23. Untere Extremitäten
Schwächegefühl in den Oberschenkeln beim Sitzen. Heftiges Knacken des Hüftgelenks, des Kniegelenks (beim Bücken). Nächtliches Reißen im Bein, mit Unruhe in diesem Teil. Schmerz wie von einer Prellung in den Waden der Beine. Müdigkeit in den Fußsohlen (vom Stehen), mit brennendem Schmerz und Kribbeln. Frostbeulen an den Zehen.
24. Allgemeines
Bewegungen wie von etwas Lebendigem (hüpfend und springend) in verschiedenen Körperteilen. Kribbeln in verschiedenen Körperteilen. Krampfanfälle, wie Chorea (alle sieben Tage), mit Lachen, Tanzen und Springen, abwechselnd mit heftigen Paroxysmen von Keuchhusten. Gefühl von Erschlaffung und Einknicken in den Gelenken. Taubheitsgefühl einiger Extremitäten, nachts, während des Schlafs. Besserung der Symptome im Freien; mehrere von ihnen erscheinen nachts und sind im Allgemeinen morgens verschlimmert. Aufwallung des Blutes, manchmal im ganzen Körper. Absonderung eines schwarzen zähen Blutes aus verschiedenen Organen. Epistaxis. Dunkles fadenartiges Blut aus der Nase; schleimiges Blut aus derselben. Husten mit blutigem (dunklem) Auswurf. Schweregefühl und Nachlassen der Extremitäten nach leichter Bewegung. Auffallender Wechsel der entgegengesetztesten körperlichen und psychischen Symptome. Symptome erscheinen im Allgemeinen auf der l. Seite. Übermäßige allgemeine Schwäche, mit Ohnmachtsanfällen, während Bewegung. Verlangen nach Luft im Freien. Große Niedergeschlagenheit am Morgen. Zittern aller Extremitäten.
25. Haut
Prickeln, Kriechen, Brennen und Kribbeln in der Haut. Rote (scharlachrote) Farbe des Körpers. Frostbeulen. Eiterung, schmerzhaft, alter Wunden (alte vernarbte Wunden öffnen sich wieder und eitern).
26. Schlaf
Anhaltendes Gähnen und Verlangen zu schlafen. Große Neigung zu schlafen am Tage, besonders nach einer Mahlzeit, manchmal abends.

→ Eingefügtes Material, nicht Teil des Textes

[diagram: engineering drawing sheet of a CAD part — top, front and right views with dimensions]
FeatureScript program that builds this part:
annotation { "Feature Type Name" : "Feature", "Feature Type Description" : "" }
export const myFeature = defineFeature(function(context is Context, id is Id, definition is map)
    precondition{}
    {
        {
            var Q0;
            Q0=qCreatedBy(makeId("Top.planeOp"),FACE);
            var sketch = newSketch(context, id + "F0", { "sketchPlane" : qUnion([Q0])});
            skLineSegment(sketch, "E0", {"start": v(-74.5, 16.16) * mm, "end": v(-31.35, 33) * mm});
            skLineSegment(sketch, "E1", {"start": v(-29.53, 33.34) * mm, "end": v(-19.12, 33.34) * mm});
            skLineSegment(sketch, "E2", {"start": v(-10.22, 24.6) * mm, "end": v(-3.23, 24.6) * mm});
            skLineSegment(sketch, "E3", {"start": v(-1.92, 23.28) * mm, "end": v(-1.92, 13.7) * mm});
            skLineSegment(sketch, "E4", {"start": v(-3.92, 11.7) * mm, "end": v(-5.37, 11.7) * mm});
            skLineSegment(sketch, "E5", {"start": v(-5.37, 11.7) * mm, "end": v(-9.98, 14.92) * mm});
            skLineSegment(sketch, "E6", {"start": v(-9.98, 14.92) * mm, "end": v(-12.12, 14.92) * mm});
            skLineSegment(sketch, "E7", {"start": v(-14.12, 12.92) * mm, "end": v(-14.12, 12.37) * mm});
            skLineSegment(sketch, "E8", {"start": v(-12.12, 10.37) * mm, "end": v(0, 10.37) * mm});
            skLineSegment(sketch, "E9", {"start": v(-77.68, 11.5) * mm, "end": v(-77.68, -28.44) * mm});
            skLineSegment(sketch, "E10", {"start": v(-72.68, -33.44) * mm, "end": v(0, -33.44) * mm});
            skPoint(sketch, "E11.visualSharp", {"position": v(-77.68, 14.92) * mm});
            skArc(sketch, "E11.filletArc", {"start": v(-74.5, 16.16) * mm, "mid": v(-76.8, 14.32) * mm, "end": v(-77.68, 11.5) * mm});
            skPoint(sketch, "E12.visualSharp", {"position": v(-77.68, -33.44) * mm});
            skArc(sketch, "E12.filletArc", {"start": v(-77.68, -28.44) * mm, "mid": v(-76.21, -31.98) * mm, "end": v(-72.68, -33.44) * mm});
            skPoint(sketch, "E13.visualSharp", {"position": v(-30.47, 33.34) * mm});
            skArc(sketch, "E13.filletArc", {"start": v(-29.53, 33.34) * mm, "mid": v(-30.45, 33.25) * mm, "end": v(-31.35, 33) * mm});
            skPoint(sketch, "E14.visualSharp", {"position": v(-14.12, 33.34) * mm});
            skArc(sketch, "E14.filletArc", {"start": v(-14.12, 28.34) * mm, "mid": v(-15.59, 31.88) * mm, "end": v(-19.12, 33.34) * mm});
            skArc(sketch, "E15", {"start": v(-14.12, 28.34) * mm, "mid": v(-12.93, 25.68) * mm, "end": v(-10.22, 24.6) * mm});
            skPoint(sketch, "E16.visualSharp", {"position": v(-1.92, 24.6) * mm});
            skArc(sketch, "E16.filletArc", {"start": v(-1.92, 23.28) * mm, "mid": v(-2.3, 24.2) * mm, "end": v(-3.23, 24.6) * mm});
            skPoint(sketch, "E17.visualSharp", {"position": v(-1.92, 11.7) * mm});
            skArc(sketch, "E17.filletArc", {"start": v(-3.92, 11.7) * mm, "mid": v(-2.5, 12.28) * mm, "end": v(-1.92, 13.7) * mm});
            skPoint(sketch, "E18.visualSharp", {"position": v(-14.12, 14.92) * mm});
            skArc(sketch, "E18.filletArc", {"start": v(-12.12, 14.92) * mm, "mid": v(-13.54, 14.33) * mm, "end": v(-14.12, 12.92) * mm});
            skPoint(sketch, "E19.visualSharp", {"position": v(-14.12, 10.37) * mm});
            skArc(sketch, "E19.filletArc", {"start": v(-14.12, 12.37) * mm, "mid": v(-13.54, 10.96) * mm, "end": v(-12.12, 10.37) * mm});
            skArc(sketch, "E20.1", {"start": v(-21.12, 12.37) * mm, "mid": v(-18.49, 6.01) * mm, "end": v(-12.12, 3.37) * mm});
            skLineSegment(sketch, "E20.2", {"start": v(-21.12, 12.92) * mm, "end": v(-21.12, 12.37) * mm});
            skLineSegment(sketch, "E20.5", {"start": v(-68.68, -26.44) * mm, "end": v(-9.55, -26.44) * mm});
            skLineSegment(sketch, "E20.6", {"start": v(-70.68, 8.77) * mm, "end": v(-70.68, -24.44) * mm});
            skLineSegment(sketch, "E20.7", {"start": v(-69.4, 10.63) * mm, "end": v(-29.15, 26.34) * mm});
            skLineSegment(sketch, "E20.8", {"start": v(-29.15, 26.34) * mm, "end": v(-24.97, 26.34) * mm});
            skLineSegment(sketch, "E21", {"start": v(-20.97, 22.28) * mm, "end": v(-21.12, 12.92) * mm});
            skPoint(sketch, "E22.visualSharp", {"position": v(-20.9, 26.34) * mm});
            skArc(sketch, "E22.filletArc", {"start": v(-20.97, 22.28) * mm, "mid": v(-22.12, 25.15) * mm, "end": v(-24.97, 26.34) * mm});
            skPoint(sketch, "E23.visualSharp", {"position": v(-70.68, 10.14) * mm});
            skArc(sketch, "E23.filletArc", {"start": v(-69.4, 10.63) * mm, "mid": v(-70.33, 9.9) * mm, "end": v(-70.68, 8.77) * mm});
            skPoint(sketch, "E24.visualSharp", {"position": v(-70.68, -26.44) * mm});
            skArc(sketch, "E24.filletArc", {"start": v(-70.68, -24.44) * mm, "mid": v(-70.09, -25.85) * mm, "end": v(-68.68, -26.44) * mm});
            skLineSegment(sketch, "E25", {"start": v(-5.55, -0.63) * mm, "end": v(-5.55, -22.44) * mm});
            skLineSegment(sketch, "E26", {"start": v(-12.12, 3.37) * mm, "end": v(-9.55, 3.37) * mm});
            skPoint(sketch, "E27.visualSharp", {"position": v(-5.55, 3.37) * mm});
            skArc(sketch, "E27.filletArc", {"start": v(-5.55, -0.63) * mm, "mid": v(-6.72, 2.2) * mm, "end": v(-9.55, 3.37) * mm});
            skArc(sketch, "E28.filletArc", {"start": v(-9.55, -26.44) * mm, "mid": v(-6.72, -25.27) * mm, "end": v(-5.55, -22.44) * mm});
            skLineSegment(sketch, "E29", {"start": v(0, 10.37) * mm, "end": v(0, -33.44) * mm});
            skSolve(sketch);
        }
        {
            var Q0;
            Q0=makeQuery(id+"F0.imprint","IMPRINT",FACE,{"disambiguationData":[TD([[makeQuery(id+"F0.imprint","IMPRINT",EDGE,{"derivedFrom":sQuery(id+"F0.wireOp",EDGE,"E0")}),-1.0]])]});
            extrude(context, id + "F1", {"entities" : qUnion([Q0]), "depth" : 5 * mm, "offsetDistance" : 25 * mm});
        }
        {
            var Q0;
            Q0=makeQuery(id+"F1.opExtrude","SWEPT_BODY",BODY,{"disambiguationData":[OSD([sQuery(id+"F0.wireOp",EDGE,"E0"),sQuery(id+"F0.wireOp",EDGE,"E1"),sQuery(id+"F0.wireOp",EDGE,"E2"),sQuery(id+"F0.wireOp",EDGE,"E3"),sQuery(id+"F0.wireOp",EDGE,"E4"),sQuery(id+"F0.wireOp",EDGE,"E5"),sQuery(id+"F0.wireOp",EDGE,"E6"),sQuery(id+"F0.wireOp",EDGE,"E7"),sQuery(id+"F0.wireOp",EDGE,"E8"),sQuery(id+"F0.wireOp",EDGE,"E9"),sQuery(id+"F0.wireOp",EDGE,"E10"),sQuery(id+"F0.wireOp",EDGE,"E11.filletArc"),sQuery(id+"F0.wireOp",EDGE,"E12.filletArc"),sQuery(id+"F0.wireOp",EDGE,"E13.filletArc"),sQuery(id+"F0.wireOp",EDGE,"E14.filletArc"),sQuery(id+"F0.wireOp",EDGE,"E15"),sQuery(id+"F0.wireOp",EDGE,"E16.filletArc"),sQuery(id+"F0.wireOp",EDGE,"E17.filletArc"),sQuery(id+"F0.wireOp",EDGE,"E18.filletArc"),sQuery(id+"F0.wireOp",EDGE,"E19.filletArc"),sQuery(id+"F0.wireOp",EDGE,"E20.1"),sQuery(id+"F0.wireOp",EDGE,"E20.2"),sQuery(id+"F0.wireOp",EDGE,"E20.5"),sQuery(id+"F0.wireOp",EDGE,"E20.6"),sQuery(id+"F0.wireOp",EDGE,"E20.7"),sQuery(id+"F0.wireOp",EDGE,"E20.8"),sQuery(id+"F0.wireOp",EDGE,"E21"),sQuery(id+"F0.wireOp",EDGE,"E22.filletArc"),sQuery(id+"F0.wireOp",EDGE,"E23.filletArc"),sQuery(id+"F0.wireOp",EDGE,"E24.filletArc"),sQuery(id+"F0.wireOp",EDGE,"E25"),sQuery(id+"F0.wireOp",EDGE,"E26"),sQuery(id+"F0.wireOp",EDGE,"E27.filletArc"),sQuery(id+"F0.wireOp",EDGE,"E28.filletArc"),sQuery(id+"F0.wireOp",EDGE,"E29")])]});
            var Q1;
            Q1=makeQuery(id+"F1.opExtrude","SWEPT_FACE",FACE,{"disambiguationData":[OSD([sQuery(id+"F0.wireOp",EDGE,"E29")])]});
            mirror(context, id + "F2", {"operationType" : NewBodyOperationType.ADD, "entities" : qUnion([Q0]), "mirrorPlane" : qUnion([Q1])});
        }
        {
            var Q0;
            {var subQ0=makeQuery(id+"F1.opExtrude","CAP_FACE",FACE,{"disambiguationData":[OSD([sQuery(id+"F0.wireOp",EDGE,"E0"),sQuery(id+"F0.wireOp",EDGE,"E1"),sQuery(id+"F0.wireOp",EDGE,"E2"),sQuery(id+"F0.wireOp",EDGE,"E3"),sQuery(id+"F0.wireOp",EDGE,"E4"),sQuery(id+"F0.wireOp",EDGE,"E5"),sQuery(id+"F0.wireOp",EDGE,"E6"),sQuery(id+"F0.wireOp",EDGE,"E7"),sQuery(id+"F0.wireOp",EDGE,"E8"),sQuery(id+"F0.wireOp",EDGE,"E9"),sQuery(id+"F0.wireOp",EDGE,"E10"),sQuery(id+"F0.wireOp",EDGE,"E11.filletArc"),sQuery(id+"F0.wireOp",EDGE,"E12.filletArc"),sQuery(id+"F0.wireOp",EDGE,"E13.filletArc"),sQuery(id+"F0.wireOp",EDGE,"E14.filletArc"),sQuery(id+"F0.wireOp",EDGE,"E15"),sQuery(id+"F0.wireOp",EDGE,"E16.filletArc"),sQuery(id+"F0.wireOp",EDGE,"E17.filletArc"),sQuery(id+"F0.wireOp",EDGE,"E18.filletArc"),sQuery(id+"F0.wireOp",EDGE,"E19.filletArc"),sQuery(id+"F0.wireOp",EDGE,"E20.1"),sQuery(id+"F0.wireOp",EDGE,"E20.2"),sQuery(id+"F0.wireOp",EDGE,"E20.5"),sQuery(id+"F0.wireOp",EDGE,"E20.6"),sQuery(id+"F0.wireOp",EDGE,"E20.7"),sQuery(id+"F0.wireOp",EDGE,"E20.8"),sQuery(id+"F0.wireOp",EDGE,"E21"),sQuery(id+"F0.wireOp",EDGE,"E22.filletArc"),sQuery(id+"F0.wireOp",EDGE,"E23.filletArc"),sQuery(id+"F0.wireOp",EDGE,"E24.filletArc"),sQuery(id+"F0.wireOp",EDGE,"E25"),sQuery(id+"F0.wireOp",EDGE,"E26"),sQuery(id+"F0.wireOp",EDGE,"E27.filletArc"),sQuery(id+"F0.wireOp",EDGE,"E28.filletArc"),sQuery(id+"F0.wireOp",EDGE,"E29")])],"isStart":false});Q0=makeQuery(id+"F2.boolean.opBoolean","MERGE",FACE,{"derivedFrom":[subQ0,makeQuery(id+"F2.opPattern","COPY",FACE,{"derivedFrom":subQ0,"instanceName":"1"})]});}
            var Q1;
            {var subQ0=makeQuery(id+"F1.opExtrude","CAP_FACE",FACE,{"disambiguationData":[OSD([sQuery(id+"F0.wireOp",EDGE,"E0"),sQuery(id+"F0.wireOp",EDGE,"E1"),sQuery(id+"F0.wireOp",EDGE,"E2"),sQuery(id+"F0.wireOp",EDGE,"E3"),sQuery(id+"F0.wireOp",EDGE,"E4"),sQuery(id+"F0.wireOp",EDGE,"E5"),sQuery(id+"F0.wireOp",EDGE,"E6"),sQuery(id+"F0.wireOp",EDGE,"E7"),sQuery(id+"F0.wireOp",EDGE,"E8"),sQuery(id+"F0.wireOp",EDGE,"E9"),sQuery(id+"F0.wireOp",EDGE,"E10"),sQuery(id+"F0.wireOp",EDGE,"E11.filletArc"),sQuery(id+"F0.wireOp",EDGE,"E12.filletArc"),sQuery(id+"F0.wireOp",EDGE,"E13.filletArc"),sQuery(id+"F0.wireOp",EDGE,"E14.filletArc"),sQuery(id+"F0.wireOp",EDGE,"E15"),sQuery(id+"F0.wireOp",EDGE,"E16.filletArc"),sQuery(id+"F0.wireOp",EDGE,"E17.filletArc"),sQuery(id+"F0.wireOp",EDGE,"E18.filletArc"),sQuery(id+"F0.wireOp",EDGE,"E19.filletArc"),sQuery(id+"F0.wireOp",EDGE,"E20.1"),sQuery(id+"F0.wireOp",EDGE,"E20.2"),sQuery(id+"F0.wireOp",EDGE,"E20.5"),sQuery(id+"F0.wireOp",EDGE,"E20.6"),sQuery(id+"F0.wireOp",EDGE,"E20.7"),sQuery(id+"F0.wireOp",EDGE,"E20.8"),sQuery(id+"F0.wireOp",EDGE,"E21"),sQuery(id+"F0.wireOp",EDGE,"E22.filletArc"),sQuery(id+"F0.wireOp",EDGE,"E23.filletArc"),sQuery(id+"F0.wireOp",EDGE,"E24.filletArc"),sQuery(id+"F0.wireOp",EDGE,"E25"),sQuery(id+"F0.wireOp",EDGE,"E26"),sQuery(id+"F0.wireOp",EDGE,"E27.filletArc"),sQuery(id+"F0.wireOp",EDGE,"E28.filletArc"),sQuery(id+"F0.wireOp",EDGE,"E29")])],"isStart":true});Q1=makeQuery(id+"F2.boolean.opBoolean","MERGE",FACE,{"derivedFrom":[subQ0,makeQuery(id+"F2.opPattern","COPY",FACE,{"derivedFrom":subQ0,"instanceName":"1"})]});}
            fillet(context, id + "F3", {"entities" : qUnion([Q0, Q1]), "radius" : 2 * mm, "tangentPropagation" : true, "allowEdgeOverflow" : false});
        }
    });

Singt im Schlaf. Schläfrigkeit, mit matten und glasigen Augen. Schreit und fährt auf im Schlaf. Furchtbare oder heitere und angenehme Träume.
27. Fieber
Puls beschleunigt; fieberhaft. Frost am Nachmittag, der abends schlimmer wird, mit Frösteln, das sich vom Rücken in die Beine erstreckt, mit Zittern. Während des Frostes (und der Hitze), Durst. Frösteln nur am hinteren Teil des Körpers. Hitzewallungen innerer Hitze, mit Prickeln und Kribbeln der Haut. Hitze, vorwiegend des Kopfes und Gesichts, mit Blässe der Wangen und Durst. Schweiß sehr gering und nur nachts; kalt und schwächend. Schweiß nur am unteren Teil des Körpers.